Task to carry out. What is needed is an exact copy of every entry below, with the pictures left out.

Start of Data in this exercise

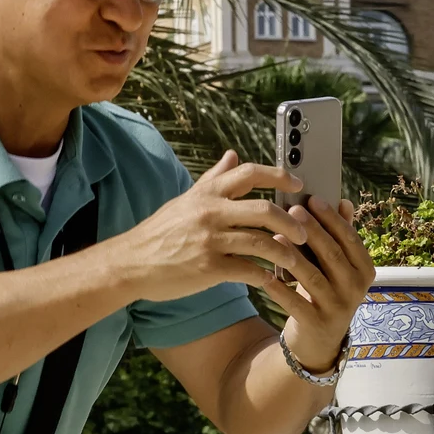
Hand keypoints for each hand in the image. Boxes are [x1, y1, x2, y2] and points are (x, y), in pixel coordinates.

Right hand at [110, 150, 312, 300]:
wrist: (129, 264)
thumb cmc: (161, 232)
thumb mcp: (186, 200)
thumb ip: (213, 179)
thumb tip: (232, 155)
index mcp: (207, 194)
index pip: (249, 173)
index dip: (279, 175)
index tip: (299, 184)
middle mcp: (210, 212)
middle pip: (265, 210)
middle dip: (291, 223)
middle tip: (304, 233)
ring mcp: (210, 240)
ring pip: (262, 243)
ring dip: (284, 253)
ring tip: (293, 260)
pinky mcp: (209, 267)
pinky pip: (249, 270)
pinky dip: (265, 276)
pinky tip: (270, 279)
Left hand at [263, 194, 376, 372]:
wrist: (320, 341)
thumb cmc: (327, 292)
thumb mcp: (339, 267)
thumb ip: (342, 237)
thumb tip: (343, 201)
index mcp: (365, 270)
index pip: (350, 239)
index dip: (331, 218)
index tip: (312, 198)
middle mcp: (356, 288)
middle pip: (332, 254)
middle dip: (312, 230)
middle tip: (291, 209)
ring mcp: (338, 307)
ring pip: (313, 276)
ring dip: (293, 255)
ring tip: (275, 236)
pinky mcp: (317, 323)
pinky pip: (295, 302)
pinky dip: (279, 288)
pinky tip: (263, 274)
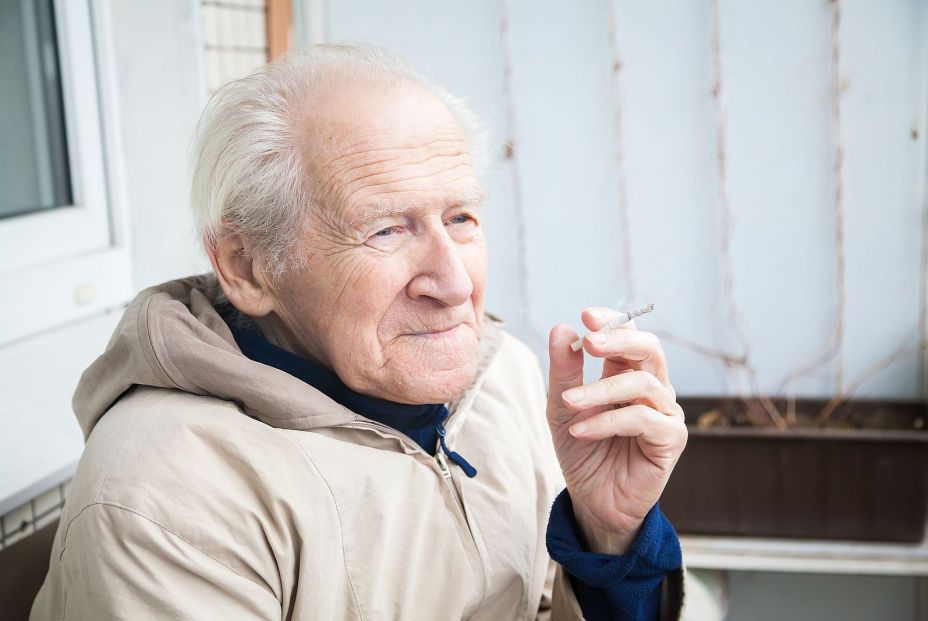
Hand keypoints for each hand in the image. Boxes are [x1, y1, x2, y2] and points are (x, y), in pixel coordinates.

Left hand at [546, 308, 686, 554]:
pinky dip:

End of Data in this exercise

Answer section.
Hand keypoints for each hand in the image. Boxes are [x1, y1, x2, y2] and points are (x, y), in pixel coordinates.

Right hand at [110, 150, 312, 300]:
wrist: (129, 264)
thumb cmc: (161, 232)
thumb mcp: (186, 200)
thumb ip: (213, 179)
thumb tip: (232, 155)
index mcp: (207, 194)
index pip: (249, 173)
index dip: (279, 175)
index tip: (299, 184)
middle mcp: (210, 212)
middle pip: (265, 210)
middle dip: (291, 223)
middle tip: (304, 233)
ring mcp: (210, 240)
ring pip: (262, 243)
ring dip: (284, 253)
ring tip: (293, 260)
pinky mcp: (209, 267)
pinky pip: (249, 270)
pinky dip: (265, 276)
pinky tip: (270, 279)
Left hand at [263, 194, 376, 372]:
wrist: (320, 341)
thumb cmc: (327, 292)
thumb mcp: (339, 267)
thumb ip: (342, 237)
thumb tip: (343, 201)
index mcp: (365, 270)
index pip: (350, 239)
index dip: (331, 218)
index tip: (312, 198)
middle mcp: (356, 288)
middle pip: (332, 254)
middle dip: (312, 230)
middle tip: (291, 209)
ring mcp: (338, 307)
ring pip: (313, 276)
ring dip: (293, 255)
ring tip: (275, 236)
pinky mcp: (317, 323)
pinky pip: (295, 302)
pinky dip: (279, 288)
pinky tip: (263, 274)
Hand keypoints for each hand in the image. Boxes are [x1, y1, x2, y2] and points are (x, y), in pixel coordinates.

Left hand at [546, 308, 686, 554]:
pinky dip:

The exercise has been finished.